_BRIEF_:
Retype word for word the lines of the data below, from the first to the one bearing "- wall art [465,201,559,329]", with that one included.

──────────

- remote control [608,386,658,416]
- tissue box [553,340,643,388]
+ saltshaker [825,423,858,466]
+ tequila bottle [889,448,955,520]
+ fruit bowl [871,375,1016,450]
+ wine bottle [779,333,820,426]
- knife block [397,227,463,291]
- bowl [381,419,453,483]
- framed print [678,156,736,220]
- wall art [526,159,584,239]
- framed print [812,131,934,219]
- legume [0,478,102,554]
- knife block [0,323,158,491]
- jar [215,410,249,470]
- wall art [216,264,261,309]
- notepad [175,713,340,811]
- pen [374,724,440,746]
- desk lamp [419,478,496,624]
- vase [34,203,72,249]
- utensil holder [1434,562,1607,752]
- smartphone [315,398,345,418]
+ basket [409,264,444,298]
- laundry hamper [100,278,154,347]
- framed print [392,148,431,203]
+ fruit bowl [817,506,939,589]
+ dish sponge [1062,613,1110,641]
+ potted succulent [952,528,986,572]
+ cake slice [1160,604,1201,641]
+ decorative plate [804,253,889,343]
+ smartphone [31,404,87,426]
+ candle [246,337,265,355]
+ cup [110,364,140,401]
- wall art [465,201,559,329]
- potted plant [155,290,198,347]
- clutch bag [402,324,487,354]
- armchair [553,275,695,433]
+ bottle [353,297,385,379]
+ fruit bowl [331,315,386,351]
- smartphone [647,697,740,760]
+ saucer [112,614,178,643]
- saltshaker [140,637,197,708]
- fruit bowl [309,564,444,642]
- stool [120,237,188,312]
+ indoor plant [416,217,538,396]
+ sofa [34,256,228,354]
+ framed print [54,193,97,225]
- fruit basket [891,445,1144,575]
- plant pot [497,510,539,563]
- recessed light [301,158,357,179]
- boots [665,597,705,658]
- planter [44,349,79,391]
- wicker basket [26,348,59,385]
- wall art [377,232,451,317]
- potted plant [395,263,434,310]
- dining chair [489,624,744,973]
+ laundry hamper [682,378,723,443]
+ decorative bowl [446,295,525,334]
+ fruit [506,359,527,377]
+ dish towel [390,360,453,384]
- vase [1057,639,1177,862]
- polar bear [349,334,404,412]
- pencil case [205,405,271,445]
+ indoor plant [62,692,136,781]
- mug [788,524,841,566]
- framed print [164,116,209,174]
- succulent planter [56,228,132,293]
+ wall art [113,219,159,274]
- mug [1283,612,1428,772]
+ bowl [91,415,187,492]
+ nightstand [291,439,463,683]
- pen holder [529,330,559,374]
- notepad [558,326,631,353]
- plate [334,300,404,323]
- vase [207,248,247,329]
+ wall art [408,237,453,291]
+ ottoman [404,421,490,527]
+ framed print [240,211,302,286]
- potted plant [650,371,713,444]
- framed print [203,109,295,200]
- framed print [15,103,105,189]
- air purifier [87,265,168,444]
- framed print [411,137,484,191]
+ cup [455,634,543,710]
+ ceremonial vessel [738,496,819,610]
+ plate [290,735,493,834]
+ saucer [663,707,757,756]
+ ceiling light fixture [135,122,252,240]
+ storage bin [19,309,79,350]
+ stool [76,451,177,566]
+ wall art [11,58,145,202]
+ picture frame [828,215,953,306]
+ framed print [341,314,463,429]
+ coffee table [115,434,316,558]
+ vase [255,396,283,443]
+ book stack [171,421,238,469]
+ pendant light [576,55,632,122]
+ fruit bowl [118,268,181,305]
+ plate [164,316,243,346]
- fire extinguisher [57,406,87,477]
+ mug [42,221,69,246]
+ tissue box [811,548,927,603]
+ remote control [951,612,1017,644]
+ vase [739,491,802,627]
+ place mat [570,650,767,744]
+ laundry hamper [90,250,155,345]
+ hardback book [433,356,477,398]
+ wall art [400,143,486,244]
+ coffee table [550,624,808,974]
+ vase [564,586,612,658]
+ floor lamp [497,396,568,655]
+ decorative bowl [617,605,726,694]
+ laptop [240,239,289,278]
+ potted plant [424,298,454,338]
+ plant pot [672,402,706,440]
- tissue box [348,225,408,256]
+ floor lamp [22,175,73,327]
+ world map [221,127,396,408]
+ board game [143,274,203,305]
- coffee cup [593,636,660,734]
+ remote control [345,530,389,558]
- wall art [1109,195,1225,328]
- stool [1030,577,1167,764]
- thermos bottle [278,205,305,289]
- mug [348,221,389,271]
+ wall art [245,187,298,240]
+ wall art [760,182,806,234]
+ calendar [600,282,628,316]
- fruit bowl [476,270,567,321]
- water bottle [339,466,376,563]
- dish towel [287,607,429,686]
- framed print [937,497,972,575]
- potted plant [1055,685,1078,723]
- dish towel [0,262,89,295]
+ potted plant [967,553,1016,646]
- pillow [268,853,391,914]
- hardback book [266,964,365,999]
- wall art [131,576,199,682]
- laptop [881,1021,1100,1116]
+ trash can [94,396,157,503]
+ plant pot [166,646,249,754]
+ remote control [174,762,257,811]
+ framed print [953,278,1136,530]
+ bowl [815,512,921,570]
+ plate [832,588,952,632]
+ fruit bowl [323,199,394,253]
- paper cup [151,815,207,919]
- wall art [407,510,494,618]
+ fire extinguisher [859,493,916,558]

──────────

_SOLUTION BELOW_:
- remote control [608,386,658,416]
- tissue box [553,340,643,388]
+ saltshaker [825,423,858,466]
+ tequila bottle [889,448,955,520]
+ fruit bowl [871,375,1016,450]
+ wine bottle [779,333,820,426]
- knife block [397,227,463,291]
- bowl [381,419,453,483]
- framed print [678,156,736,220]
- wall art [526,159,584,239]
- framed print [812,131,934,219]
- legume [0,478,102,554]
- knife block [0,323,158,491]
- jar [215,410,249,470]
- wall art [216,264,261,309]
- notepad [175,713,340,811]
- pen [374,724,440,746]
- desk lamp [419,478,496,624]
- vase [34,203,72,249]
- utensil holder [1434,562,1607,752]
- smartphone [315,398,345,418]
+ basket [409,264,444,298]
- laundry hamper [100,278,154,347]
- framed print [392,148,431,203]
+ fruit bowl [817,506,939,589]
+ dish sponge [1062,613,1110,641]
+ potted succulent [952,528,986,572]
+ cake slice [1160,604,1201,641]
+ decorative plate [804,253,889,343]
+ smartphone [31,404,87,426]
+ candle [246,337,265,355]
+ cup [110,364,140,401]
- wall art [465,201,559,329]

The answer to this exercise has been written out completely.